What does this mean? It means our partition operation or pivot selection may have led to searching in an empty or invalid subarray. In this case, shouldn't the algorithm return an incorrect result? Actually, in a correct implementation, when k < pivot_index, the left subarray we search is [left, pivot_index-1]. In the third recursion, left=1, pivot_index=2, so the left subarray is [1, 1], i.e., only one element 2. Then we look for the k_new=1-th smallest element in this single-element array. Since the array has only one element, its index is 0, so the 1st smallest element does not exist. This should cause an error.
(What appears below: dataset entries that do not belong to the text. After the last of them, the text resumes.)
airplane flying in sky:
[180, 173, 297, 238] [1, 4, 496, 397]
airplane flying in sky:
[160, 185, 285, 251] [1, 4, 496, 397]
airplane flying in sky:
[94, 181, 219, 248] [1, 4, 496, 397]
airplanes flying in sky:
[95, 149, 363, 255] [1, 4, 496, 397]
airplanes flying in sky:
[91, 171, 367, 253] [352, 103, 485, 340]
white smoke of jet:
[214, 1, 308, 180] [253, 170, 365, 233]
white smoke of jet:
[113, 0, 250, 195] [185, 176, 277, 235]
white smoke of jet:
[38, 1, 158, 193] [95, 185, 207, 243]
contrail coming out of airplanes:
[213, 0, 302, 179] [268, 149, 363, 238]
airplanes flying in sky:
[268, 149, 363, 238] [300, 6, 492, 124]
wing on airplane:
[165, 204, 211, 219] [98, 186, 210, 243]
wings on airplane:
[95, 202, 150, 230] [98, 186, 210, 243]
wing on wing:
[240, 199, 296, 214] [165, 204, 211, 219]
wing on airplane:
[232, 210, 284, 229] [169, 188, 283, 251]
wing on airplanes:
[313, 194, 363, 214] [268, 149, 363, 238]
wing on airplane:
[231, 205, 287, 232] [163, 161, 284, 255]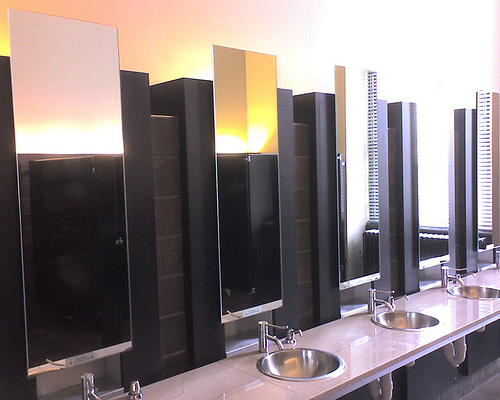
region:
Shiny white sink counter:
[355, 336, 395, 372]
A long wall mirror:
[5, 8, 138, 370]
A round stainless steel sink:
[265, 347, 345, 384]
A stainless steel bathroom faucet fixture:
[364, 286, 398, 316]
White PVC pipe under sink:
[439, 339, 470, 368]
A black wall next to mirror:
[182, 92, 216, 367]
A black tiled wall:
[155, 110, 191, 367]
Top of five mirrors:
[7, 7, 498, 200]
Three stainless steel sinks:
[253, 274, 498, 390]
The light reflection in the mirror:
[207, 112, 272, 156]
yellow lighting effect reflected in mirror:
[189, 22, 305, 172]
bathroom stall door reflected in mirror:
[10, 129, 161, 351]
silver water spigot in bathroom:
[247, 316, 304, 358]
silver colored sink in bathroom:
[259, 341, 341, 384]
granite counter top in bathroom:
[180, 361, 267, 398]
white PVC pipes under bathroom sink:
[445, 331, 490, 384]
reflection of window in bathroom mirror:
[335, 66, 386, 290]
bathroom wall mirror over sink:
[7, 2, 160, 379]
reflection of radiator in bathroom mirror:
[360, 222, 499, 269]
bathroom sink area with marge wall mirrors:
[2, 37, 498, 397]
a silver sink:
[257, 347, 345, 385]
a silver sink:
[373, 304, 444, 336]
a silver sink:
[449, 283, 496, 299]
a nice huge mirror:
[6, 5, 141, 372]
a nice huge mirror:
[209, 38, 286, 320]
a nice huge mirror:
[332, 63, 382, 288]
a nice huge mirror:
[410, 47, 453, 274]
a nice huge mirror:
[471, 67, 499, 256]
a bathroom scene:
[1, 0, 498, 398]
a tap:
[251, 317, 303, 352]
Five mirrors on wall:
[24, 41, 497, 312]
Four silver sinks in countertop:
[63, 265, 497, 386]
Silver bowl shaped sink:
[250, 319, 374, 394]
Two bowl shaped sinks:
[239, 273, 468, 398]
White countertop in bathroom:
[127, 289, 479, 396]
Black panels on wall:
[127, 99, 219, 368]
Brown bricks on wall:
[150, 114, 192, 374]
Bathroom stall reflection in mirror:
[31, 156, 156, 342]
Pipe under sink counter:
[367, 363, 409, 398]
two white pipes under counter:
[369, 325, 484, 398]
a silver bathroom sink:
[245, 307, 354, 389]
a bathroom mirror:
[199, 33, 301, 340]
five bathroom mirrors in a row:
[4, 5, 496, 274]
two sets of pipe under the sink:
[362, 324, 492, 398]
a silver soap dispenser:
[280, 320, 309, 350]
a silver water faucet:
[254, 318, 286, 359]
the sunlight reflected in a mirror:
[409, 63, 454, 230]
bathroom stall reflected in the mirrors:
[19, 143, 296, 355]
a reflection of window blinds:
[360, 64, 389, 246]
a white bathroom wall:
[161, 0, 498, 37]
Yet, in the standard implementation of quickselect, when k < pivot_index, we recursively call quickselect(arr, left, pivot_index-1, k). Note that the k value here is not changed. So, in the third recursion, we are calling quickselect(arr, 1, 1, 1). Meaning: in the array segment [2] (index 1), find the 1st smallest element. This array segment has only one element, its 0-th smallest element is 2, the 1st smallest element does not exist. So will the algorithm access out of bounds? No, in the recursive function, when left == right, if k == 0, we return arr[left]. But if k > 0, like k=1, and the array has only one element, then k is invalid.